Tyeglev pondered, heaved a deep sigh and dropping his chibouk out of his hand, informed me that that day was a very important one for him. “This is the prophet Elijah’s day — my name day. . . . It is . . . it is always for me a difficult time.”

I made no answer and only looked at him as he sat facing me, bent, round-shouldered, and clumsy, with his drowsy, lustreless eyes fixed on the ground.
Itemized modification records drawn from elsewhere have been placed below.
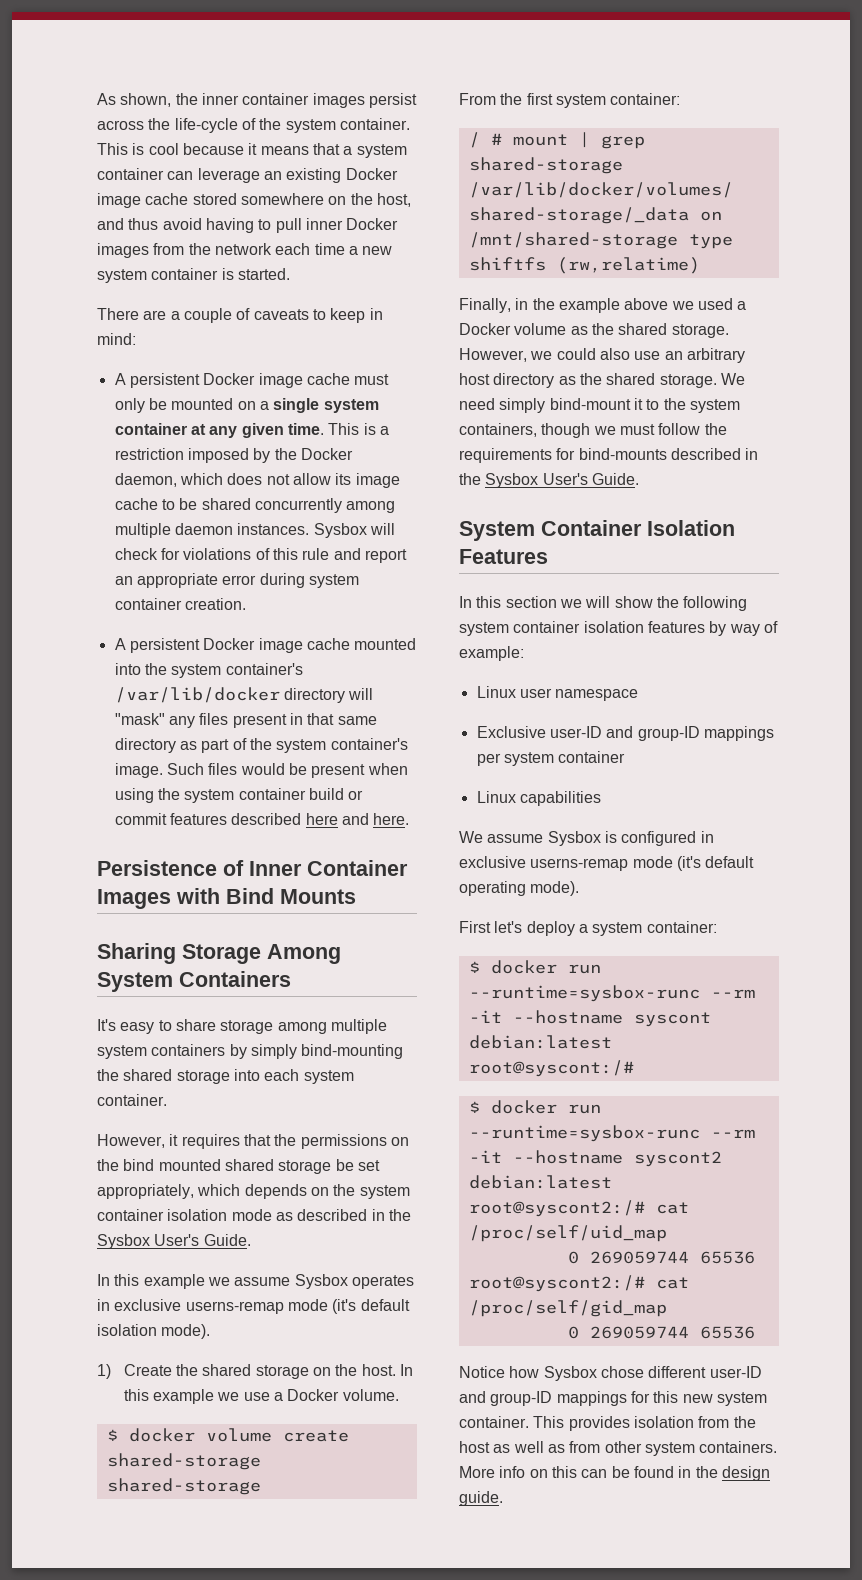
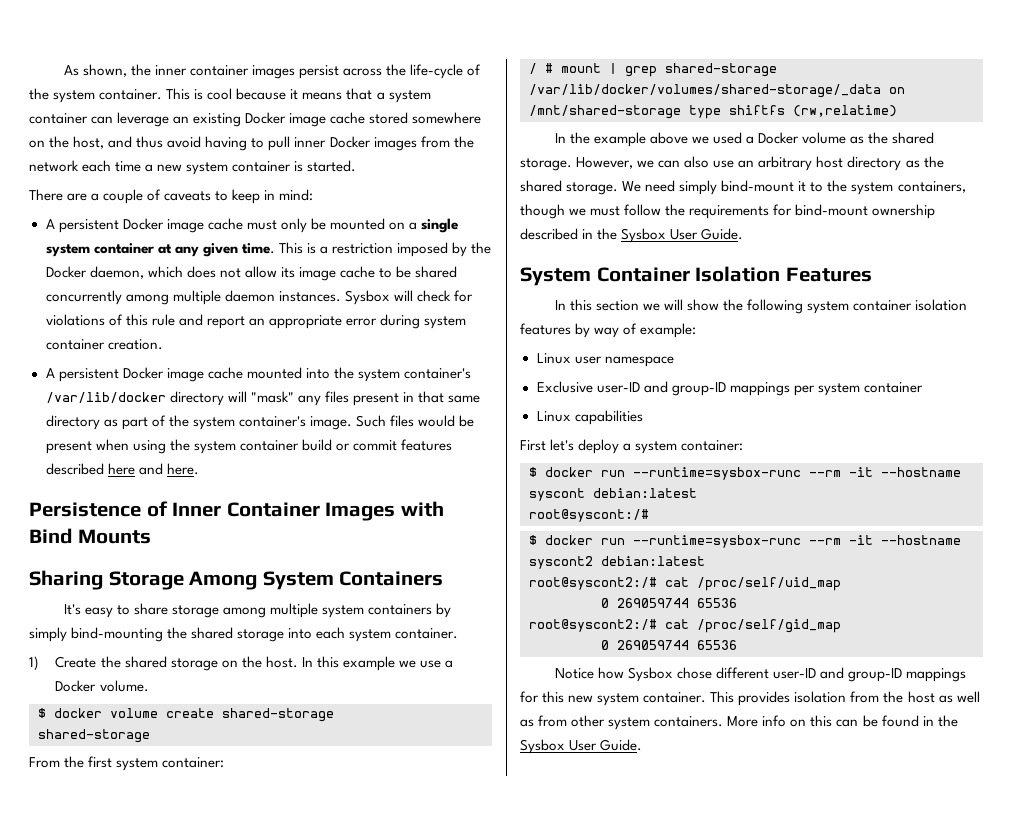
[97,1134,409,1149] [97,1159,380,1174] [97,1184,410,1199] [97,1209,411,1221] [97,1234,251,1249] [97,1274,414,1289] [97,1299,410,1314] [97,1324,211,1339] // However, it requires that the permissions on the bind mounted shared storage be set appropriately, which depends on the system container isolation mode as described in the Sysbox User's Guide. // In this example we assume Sysbox operates in exclusive userns-remap mode (it's default isolation mode). -> (459, 633) none
[459,298,529,313] Finally, in -> [554,133,566,143] In
[556,348,596,360] could -> [658,160,681,168] can
[578,448,759,460] [459,473,588,488] bind-mounts described in the Sysbox User's -> [795,204,936,219] [520,228,699,243] bind-mount ownership described in the Sysbox User
[459,831,714,846] [459,856,755,871] [459,881,580,896] // We assume Sysbox is configured in exclusive userns-remap mode (it's default operating mode). -> (643, 417) none
[721,1466,770,1481] [459,1491,503,1506] design guide. -> [520,739,643,754] Sysbox User Guide.

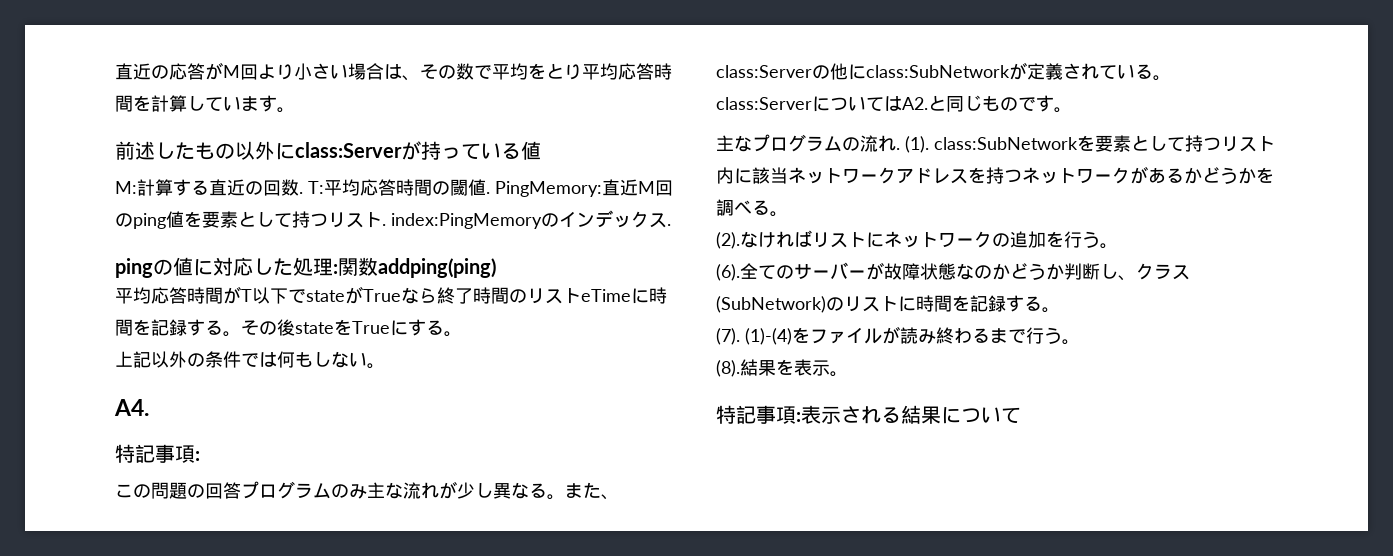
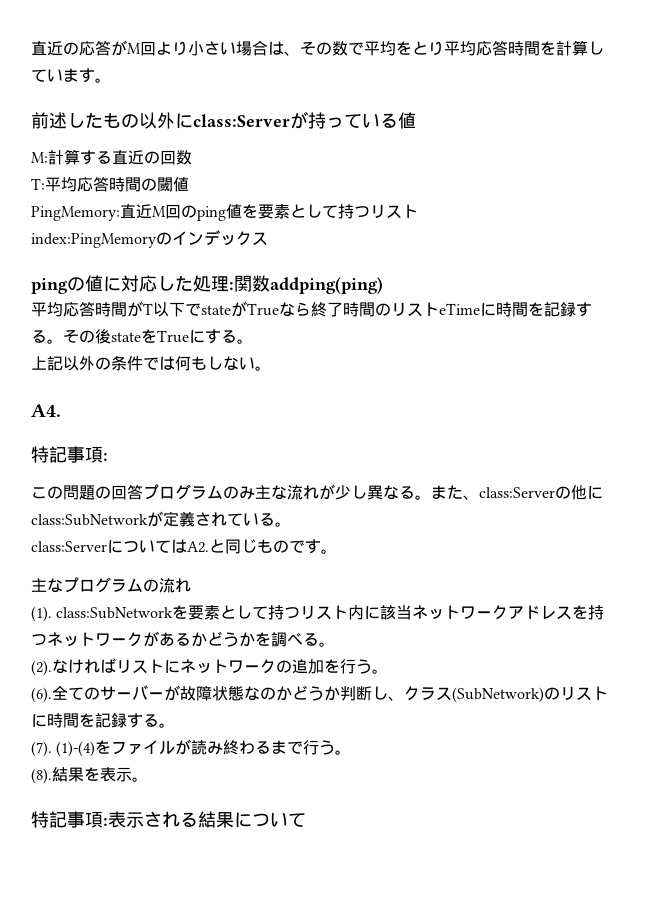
[299,192,303,194] . -> (192, 157) //
[486,192,490,194] . -> (189, 184) //
[382,224,386,226] . -> (418, 211) //
[667,224,671,226] . -> (268, 239) none
[896,148,900,150] . -> (191, 585) //

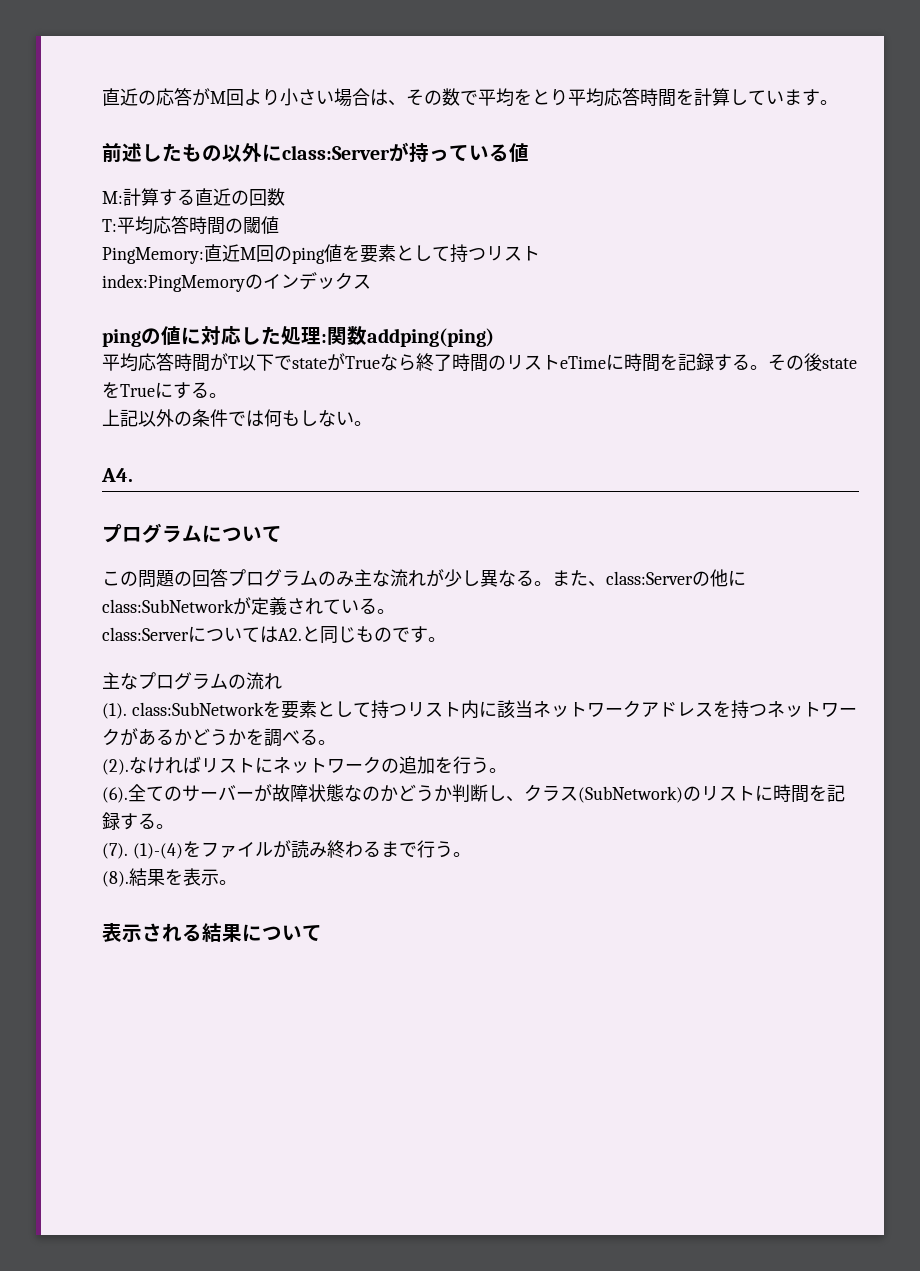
[31,446,108,463] 特記事項: -> [102,523,282,543] プログラムについて
[31,811,108,828] 特記事項: -> (237, 882) none

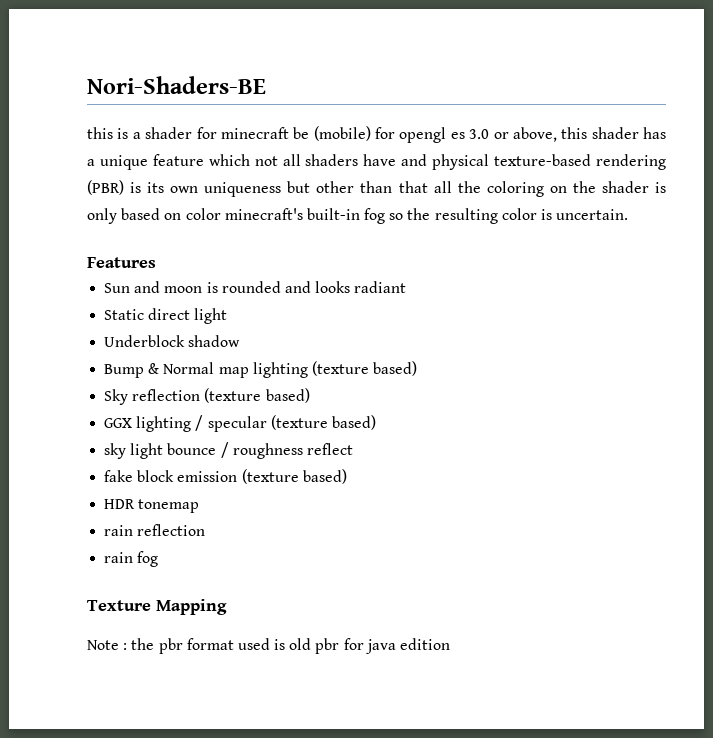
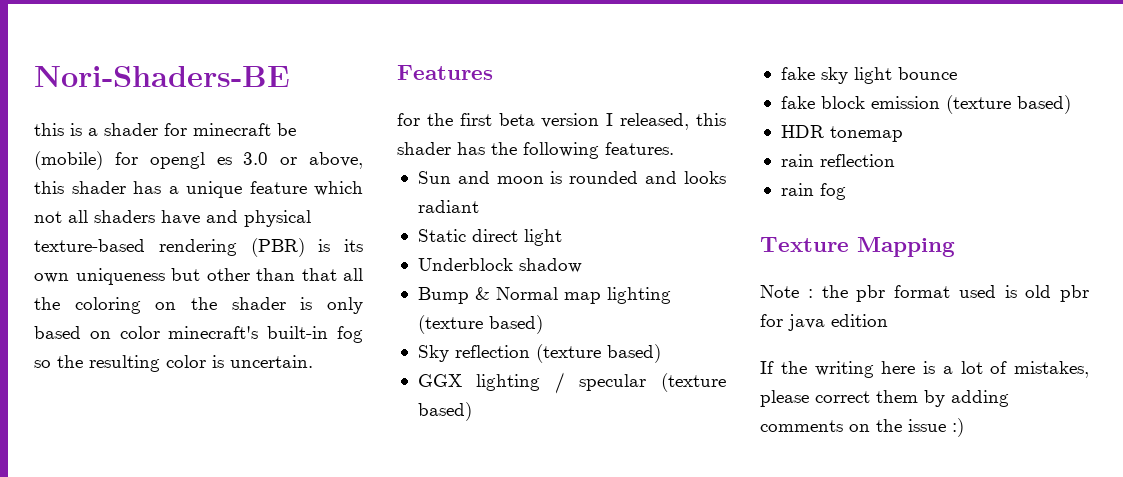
(156, 262) none -> [397,113,726,130] [397,142,674,159] // for the first beta version I released, this shader has the following features.
(376, 422) none -> [780,67,815,80] fake
[220,442,353,459] / roughness reflect -> (957, 73) none
(451, 644) none -> [760,361,1089,378] [760,390,1009,407] [760,418,964,437] // If the writing here is a lot of mistakes, please correct them by adding comments on the issue :)

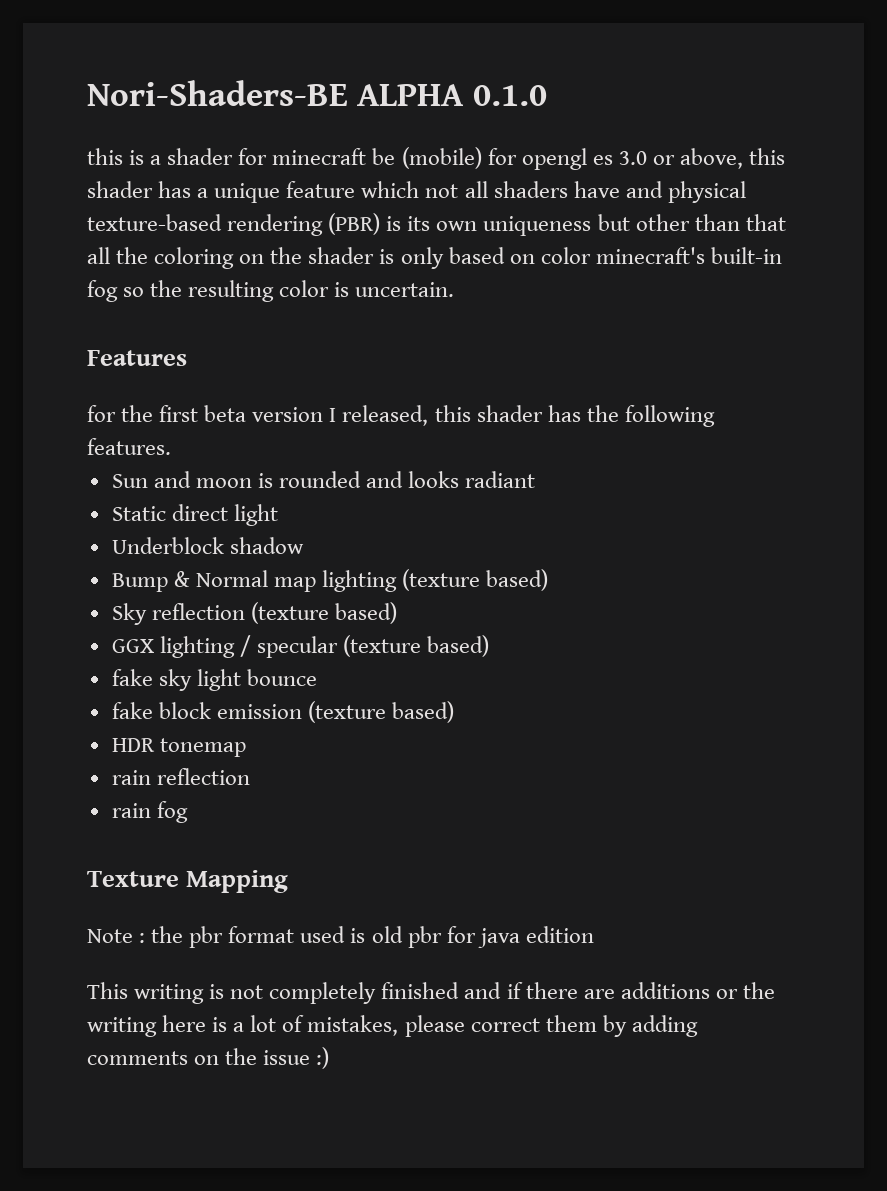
(290, 76) none -> [357,84,547,106] ALPHA 0.1.0
[760,361,774,374] If -> [87,982,738,1004] This writing is not completely finished and if there are additions or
“An old beggar woman” (Tyeglev never let a single beggar pass without giving alms) “told me today,” he went on, “that she would pray for my soul. . . . Isn’t that strange?”

“Why does the man want to be always bothering about himself!” I thought again. I must add, however, that of late I had begun noticing an unusual expression of anxiety and uneasiness on Tyeglev’s face, and it was not a “fatal” melancholy: something really was fretting and worrying him. On this occasion, too, I was struck by the dejected expression of his face. Were not those very doubts of which he had spoken to me beginning to assail him? Tyeglev’s comrades had told me that not long before he had sent to the authorities a project for some reforms in the artillery department and that the project had been returned to him “with a comment,” that is, a reprimand. Knowing his character, I had no doubt that such contemptuous treatment by his superior officers had deeply mortified him. But the change that I fancied I saw in Tyeglev was more like sadness and there was a more personal note about it.

“It’s getting damp, though,” he brought out at last and he shrugged his shoulders. “Let us go into the hut — and it’s bed-time, too.” He had the habit of shrugging his shoulders and turning his head from side to side, putting his right hand to his throat as he did so, as though his cravat were constricting it. Tyeglev’s character was expressed, so at least it seemed to me, in this uneasy and nervous movement. He, too, felt constricted in the world.

We went back into the hut, and both lay down on benches, he in the corner facing the door and I on the opposite side.